● **GIVEN TEXT**:

We spoke elsewhere of the chemistry of tones, the great science which embraces both what we call to-day harmony and orchestration, the aim of which is the production of vital and sustained resonances. The Gamut is the basis of such a science.

It is impossible to dwell more at length here upon a rather unfamiliar subject. What we wish to point out is merely that there are and always have been two fundamentally different types of music, roughly corresponding to feelings and mind, to spontaneous racial expression and the deliberate production of tones for some magical or religious purposes, especially in connection with words and incantations. This "music of mind" became public at the time of Pythagoras, in Europe as well as in India and China.

● **GIVEN DATA**:
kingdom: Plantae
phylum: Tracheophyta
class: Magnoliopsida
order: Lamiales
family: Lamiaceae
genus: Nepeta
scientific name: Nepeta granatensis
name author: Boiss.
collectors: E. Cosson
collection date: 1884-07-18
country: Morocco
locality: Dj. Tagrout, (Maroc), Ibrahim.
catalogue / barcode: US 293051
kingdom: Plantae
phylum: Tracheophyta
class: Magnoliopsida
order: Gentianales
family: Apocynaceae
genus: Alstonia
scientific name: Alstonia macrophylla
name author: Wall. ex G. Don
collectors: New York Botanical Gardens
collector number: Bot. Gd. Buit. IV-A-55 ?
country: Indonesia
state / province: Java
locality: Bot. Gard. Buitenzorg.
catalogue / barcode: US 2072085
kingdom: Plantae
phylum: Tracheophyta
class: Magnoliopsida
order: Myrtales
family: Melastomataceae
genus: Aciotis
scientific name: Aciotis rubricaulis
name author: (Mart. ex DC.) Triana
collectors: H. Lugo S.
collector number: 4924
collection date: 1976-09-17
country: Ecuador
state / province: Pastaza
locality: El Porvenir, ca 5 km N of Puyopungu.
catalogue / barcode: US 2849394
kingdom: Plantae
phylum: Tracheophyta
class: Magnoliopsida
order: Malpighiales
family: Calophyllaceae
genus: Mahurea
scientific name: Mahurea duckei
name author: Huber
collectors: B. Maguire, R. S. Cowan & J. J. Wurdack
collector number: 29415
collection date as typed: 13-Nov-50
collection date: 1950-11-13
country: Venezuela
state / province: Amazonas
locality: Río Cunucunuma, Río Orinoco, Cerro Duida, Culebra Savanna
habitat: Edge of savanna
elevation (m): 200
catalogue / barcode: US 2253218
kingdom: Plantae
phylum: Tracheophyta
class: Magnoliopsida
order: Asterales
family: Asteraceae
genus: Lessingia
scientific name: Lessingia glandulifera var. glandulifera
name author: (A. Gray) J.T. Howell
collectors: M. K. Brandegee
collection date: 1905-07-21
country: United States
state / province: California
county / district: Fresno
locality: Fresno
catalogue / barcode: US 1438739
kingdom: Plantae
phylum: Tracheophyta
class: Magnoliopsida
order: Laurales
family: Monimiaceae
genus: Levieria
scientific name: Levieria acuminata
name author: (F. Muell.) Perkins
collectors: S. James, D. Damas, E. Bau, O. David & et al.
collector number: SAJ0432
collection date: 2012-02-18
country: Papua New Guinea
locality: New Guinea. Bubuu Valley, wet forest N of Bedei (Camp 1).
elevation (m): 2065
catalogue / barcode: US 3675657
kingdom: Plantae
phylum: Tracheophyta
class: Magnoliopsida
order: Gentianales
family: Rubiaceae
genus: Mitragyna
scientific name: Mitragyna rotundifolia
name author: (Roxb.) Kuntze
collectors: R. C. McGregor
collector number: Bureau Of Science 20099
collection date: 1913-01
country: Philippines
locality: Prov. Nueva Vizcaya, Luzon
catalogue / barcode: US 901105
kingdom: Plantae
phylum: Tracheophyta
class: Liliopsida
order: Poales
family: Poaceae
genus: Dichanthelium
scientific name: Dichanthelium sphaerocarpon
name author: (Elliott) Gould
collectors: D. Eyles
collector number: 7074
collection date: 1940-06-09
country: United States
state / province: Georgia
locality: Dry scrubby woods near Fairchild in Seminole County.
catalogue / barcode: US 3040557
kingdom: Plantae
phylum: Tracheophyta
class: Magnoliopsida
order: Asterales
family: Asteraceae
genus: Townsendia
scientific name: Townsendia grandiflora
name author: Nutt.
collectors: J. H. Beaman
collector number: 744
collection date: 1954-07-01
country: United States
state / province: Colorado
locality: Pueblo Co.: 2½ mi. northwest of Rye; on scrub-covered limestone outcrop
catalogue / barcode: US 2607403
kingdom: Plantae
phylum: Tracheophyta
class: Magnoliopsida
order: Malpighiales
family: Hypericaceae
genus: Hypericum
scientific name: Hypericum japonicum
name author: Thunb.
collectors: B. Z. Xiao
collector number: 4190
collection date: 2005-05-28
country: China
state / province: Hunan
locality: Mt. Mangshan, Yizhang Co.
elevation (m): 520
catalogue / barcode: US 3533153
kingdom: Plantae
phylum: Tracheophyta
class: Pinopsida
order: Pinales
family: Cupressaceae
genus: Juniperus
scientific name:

● **INSTRUCTIONS TO FOLLOW**:
Repeat the part of the text on the chemistry of tones that runs from "We spoke elsewhere" up to and including "such a science.". Work only from the text on the chemistry of tones.

● **TASK RESPONSE**:
We spoke elsewhere of the chemistry of tones, the great science which embraces both what we call to-day harmony and orchestration, the aim of which is the production of vital and sustained resonances. The Gamut is the basis of such a science.